Existing (Figure 14-30, left) This type of space can be a very difficult one to design. The wall and window patterns of the house and the addition create odd areas of open wall space. The window well and minimal planting strip make for a difficult place to provide attractive planting arrangements and still provide light to the basement. The side entry is small and confined by the raised stone strips. In addition, there doesn’t seem to be anything that accents or highlights this entry.
Proposed (Figure 14-30, right) In tight spaces like this, it is important to explore the walls as places for design change. Using a larger stone area at the side door along with an ornamental urn and vertical planting will accent this entry. Using
lower plants in front of the window well will allow light for the basement, yet an ornamental shrub can be positioned to hide a view to the well. Providing a window box beneath the window and incorporating an espaliered plant in the archway will make the wall a stronger design element.
Existing (Figure 14-31, left) This view will change, for the owners plan to have an addition put on the garage to house another car.
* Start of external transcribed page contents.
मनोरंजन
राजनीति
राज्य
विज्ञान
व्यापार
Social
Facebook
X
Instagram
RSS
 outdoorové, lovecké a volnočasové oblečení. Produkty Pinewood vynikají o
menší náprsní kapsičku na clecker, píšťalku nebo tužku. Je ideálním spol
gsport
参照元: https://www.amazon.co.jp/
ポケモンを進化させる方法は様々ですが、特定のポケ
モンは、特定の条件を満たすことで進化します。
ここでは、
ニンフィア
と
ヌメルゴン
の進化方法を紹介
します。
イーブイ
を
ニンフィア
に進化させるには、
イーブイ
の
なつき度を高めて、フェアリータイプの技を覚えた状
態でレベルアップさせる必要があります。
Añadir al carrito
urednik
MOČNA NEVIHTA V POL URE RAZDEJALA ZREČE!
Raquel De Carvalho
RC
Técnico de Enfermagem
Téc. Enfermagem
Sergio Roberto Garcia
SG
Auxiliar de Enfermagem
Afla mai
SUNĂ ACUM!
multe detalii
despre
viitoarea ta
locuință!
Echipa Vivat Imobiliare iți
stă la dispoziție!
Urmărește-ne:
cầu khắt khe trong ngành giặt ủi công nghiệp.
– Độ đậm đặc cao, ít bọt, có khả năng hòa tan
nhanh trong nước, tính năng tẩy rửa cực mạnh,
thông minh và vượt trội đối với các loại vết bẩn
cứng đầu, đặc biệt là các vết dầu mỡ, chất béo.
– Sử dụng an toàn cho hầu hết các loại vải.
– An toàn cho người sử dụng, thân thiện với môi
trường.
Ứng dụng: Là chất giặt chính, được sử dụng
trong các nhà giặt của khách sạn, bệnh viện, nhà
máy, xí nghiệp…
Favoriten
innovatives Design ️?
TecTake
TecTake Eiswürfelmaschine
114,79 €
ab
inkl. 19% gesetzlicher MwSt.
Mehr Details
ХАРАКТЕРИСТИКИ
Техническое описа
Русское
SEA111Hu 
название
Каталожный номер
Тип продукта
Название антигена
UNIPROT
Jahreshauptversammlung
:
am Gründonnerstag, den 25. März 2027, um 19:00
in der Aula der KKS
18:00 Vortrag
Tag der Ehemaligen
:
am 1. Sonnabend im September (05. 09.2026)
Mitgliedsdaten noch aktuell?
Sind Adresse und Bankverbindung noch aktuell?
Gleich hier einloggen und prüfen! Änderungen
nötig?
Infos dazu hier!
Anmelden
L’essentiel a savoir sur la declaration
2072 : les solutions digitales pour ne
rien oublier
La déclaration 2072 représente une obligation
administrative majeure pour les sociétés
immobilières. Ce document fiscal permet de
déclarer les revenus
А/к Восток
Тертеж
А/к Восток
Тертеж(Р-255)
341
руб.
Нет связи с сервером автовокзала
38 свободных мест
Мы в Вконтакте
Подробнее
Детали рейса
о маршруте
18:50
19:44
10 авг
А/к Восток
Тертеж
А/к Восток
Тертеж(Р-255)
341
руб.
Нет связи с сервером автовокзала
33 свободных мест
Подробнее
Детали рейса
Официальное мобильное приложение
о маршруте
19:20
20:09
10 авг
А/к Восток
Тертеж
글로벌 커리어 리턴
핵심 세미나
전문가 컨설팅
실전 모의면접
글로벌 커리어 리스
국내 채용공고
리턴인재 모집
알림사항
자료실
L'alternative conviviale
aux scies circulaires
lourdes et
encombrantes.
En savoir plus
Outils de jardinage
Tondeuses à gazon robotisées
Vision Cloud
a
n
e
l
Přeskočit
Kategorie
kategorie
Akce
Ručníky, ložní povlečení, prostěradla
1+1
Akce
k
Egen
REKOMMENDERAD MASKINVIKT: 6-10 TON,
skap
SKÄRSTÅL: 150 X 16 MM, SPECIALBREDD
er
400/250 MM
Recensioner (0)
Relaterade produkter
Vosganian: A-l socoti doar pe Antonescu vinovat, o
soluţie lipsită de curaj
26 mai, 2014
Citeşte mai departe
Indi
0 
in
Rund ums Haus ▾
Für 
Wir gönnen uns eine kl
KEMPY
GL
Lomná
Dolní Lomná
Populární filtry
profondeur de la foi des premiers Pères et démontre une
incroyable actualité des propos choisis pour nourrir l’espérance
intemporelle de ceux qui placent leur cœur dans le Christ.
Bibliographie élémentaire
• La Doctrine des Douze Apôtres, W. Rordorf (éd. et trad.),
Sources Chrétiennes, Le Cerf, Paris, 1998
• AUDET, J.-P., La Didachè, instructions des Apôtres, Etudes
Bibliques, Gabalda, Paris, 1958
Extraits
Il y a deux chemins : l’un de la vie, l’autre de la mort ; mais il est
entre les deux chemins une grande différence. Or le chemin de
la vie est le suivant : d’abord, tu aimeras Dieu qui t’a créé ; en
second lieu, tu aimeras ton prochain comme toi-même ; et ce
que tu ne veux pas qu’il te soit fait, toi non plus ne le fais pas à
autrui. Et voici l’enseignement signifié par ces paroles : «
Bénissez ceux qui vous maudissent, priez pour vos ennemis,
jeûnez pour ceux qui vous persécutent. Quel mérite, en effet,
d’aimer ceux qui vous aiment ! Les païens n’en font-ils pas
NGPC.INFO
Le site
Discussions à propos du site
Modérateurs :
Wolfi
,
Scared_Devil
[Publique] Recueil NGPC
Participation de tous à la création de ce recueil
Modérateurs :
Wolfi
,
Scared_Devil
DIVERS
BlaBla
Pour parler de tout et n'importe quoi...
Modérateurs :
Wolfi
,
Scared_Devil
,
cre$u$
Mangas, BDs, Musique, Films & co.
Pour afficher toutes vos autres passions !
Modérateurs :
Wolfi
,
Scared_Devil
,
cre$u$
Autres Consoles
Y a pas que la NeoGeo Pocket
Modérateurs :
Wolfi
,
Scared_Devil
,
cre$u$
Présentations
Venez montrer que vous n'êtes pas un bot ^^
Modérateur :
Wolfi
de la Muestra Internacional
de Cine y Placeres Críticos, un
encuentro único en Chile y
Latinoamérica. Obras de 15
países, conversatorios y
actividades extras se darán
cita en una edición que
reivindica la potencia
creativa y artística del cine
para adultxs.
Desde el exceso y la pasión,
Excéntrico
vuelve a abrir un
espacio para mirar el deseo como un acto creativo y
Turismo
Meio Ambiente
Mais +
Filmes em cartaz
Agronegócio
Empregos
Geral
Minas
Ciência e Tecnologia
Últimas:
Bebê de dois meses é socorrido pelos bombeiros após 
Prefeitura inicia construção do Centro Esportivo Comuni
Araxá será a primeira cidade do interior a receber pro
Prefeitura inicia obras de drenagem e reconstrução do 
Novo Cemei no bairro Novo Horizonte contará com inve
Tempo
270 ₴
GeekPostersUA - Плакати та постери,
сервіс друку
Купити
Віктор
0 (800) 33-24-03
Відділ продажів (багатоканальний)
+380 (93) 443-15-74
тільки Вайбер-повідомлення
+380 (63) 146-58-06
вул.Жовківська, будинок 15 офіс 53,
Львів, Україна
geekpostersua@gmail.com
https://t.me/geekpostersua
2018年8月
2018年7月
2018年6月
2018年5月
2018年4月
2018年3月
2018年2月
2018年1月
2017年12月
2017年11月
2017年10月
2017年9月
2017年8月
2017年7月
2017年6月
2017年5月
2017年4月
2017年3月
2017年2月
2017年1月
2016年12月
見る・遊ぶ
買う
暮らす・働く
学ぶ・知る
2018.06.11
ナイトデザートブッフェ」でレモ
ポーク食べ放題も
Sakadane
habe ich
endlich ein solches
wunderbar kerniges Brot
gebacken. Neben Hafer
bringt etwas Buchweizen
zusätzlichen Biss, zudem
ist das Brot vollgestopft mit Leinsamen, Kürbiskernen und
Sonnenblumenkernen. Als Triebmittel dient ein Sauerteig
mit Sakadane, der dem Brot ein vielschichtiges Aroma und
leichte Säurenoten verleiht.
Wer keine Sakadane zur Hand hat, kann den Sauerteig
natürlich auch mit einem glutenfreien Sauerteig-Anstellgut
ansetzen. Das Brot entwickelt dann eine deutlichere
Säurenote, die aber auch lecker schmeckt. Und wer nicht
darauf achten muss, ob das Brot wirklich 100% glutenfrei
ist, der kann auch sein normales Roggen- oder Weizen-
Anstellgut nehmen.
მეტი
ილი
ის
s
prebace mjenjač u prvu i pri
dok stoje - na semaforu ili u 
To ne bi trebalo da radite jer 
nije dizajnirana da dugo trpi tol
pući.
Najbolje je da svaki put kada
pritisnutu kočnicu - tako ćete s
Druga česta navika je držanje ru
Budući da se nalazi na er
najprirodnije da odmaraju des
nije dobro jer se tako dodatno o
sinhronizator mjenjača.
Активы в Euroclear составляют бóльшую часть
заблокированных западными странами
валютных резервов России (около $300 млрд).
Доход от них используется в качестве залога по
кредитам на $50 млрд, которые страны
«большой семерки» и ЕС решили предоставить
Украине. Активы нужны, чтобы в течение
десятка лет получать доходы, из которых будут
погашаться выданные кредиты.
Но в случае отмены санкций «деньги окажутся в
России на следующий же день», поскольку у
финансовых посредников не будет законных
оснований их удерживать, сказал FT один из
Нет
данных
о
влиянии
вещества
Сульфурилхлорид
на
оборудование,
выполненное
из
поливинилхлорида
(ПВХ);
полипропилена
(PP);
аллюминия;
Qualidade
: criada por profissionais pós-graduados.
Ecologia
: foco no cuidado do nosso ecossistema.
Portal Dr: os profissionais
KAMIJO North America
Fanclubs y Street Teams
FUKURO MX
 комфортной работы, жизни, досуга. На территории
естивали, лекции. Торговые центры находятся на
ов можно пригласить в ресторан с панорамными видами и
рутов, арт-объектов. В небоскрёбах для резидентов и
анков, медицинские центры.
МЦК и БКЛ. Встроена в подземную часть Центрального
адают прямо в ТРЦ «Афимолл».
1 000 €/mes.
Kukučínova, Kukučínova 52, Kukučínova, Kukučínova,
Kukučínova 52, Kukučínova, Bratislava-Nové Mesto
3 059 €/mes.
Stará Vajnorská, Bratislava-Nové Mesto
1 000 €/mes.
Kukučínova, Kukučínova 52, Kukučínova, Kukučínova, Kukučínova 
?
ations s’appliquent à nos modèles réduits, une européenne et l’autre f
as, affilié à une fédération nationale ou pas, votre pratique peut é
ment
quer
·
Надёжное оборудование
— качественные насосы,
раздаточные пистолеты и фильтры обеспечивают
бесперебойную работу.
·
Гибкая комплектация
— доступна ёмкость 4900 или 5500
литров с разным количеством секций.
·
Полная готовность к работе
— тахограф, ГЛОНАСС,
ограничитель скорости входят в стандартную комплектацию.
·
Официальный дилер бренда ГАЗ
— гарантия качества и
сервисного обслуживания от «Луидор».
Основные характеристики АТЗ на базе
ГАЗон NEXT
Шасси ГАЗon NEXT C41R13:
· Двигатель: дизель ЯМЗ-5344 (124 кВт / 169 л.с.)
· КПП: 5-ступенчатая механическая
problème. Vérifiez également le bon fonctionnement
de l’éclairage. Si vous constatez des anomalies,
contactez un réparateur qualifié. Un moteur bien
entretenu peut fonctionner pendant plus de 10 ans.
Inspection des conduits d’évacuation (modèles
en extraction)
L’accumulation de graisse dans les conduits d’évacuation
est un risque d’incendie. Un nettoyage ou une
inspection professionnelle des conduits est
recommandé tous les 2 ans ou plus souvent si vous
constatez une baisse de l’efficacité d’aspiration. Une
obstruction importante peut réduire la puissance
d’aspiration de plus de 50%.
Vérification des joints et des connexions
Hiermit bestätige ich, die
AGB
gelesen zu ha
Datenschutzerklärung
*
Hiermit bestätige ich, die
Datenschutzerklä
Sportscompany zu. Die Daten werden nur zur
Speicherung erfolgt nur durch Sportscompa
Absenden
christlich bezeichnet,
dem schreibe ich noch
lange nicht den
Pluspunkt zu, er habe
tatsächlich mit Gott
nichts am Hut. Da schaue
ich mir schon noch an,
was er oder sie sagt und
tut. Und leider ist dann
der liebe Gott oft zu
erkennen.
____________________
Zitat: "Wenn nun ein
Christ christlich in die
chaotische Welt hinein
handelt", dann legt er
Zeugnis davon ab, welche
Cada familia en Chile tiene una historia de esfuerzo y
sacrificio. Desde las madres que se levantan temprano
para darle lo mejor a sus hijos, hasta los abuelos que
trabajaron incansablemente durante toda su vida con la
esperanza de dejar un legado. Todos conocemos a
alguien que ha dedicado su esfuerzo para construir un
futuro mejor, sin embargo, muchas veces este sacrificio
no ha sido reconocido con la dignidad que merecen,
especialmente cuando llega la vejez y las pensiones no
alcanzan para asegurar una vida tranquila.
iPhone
This will extend the garage further back into this space and reduce the amount of room for the vegetable and herb gardens behind the garage. The garden will still be fenced, and access will still be provided through these gardens into the backyard.
Proposed (Figure 14-31, right) This sketch illustrates just how much room will be needed to add another car space. The existing door to the garage will also be relocated to the back edge of the garage. This sketch also illustrates how much room will be left for the formal vegetable garden. There was uncertainty at this time as to the type, height, or location of a gate into and through the garden to the backyard.